Contents > 8 Defining Custom Design Metrics and Rules > 8.1 Definition of Metrics > 8.1.2 Compound Metrics

8.1.2 Compound Metrics

A compound metric is a metric that is defined in terms of other metrics. As an example for a compound metric, assume we have two metrics defined for packages We can then define a metric for the average number of operations in the classes of the package as follows:
<metric name="AvgOps" domain="package"> 
  <description>The average number of operations in the 
  classes of the package.</description>
  <compoundmetric term="NumOps/NumCls" fallback="0"/>
</metric>
The term attribute defines the metric expression to be evaluated, which is the return value of the metric. The optional fallback expression is used if the metric expression returns a "NaN" (not a number) or infinity. In that case, the fallback expression is evaluated and returned as metric result. This is useful to catch, e.g., divisions by zero and still have a well-defined metric result.

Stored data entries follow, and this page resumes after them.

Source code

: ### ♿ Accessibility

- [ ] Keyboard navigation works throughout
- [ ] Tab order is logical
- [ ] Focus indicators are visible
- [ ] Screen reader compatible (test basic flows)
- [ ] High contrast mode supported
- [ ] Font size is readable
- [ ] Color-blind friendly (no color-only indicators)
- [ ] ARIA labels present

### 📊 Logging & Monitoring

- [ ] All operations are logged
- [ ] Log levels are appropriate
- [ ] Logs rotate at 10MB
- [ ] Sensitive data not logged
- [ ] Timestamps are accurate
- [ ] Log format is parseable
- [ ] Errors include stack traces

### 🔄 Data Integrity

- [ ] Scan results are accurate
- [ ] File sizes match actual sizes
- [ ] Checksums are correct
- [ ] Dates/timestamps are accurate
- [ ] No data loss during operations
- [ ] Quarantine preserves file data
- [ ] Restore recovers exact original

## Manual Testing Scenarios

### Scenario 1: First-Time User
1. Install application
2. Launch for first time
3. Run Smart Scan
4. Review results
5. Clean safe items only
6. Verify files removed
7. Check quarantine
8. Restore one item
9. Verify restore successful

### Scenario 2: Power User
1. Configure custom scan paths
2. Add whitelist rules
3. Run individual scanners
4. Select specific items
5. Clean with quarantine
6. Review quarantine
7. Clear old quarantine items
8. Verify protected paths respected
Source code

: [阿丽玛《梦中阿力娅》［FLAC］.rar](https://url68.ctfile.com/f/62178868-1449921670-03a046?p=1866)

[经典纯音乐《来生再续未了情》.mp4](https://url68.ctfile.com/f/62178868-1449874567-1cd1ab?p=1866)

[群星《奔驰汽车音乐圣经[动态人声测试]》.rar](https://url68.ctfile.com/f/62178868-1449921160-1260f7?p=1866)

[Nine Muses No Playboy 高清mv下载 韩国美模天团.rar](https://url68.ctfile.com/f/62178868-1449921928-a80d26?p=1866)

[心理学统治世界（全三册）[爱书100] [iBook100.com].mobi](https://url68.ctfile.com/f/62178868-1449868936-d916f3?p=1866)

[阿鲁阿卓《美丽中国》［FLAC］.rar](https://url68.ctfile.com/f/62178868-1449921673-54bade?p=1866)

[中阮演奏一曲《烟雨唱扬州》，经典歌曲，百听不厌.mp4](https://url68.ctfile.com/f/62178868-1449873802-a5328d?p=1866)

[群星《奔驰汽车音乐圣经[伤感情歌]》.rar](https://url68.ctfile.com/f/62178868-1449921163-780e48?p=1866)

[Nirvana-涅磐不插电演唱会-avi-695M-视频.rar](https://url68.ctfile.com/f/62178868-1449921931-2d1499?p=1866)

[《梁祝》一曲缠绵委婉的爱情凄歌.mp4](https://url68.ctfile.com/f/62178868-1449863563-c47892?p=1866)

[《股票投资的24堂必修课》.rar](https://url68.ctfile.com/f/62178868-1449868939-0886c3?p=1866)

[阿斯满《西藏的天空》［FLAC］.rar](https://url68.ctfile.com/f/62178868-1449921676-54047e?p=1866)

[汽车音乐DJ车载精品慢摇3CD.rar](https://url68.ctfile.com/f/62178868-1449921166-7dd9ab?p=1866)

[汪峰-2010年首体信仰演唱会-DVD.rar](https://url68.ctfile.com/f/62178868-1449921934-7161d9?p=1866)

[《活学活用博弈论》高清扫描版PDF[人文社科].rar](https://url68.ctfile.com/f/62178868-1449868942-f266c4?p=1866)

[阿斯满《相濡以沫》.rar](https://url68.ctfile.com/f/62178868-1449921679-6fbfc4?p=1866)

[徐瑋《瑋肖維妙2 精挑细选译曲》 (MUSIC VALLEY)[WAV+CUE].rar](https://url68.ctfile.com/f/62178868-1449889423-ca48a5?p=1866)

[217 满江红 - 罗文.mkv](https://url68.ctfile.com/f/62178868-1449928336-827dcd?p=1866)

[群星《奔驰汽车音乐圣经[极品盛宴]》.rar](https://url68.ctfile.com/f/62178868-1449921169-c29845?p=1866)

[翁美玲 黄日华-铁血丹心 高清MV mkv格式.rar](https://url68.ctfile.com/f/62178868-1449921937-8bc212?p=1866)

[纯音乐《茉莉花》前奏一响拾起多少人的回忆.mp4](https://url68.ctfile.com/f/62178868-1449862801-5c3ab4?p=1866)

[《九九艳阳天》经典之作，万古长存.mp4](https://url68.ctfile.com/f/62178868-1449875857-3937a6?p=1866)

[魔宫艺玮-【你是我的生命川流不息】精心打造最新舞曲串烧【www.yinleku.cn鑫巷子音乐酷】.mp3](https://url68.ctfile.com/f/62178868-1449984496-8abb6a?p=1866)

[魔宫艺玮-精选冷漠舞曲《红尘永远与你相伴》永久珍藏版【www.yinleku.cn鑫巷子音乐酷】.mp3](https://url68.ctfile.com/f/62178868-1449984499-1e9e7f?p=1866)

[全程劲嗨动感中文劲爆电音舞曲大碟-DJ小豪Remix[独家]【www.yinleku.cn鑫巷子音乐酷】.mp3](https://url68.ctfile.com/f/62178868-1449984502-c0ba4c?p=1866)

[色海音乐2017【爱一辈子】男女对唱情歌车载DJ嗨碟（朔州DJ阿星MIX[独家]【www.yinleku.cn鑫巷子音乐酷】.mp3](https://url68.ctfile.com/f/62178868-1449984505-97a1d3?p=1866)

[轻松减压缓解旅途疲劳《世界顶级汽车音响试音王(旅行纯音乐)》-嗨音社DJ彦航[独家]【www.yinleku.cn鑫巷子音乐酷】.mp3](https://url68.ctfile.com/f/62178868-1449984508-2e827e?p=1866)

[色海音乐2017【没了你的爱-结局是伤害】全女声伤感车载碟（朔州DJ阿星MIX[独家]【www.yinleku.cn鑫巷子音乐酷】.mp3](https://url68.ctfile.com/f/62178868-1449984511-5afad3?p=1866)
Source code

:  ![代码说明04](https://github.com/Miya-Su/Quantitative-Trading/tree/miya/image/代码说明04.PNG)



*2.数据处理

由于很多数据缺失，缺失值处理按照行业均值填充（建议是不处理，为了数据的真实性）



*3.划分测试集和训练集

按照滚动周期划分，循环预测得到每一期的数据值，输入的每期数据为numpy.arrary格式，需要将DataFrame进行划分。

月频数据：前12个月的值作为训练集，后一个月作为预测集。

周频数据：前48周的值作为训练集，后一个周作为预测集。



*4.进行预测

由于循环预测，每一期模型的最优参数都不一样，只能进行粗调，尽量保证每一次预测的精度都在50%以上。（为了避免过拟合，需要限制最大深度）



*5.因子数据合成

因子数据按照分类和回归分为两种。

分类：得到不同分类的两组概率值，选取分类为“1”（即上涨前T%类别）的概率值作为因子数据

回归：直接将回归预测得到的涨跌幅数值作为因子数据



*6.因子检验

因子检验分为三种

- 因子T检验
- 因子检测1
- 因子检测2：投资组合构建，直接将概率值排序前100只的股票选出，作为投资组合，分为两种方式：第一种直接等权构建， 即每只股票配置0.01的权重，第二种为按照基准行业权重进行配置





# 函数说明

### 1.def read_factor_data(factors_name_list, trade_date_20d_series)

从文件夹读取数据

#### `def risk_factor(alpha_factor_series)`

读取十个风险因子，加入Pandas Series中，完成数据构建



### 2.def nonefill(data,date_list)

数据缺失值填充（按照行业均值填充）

A second version of the compound metric allows the conditional evaluation of expressions:

<metric name="accessedOps" domain="class">
  <description>The number of public operations of the class,
    if it has any clients, or 0 else.</description>
  <compoundmetric condition="NumClients>0" 
                  term="NumPubOps" alt="0" />
</metric>
For the conditional version of the compound metric, a conditional expression (condition) and an alternative metric expression (alt) is specified in addition to the term attribute. Their meaning is as follows. First, the condition expression is evaluated. If it evaluates to "true", the term expression is evaluated and returned as value of the metric (value 1 is returned if no term expression is specified). If the condition expression is "false", the alt metric expression is evaluated and returned as result of the metric (value 0 is returned if no alt expression is specified).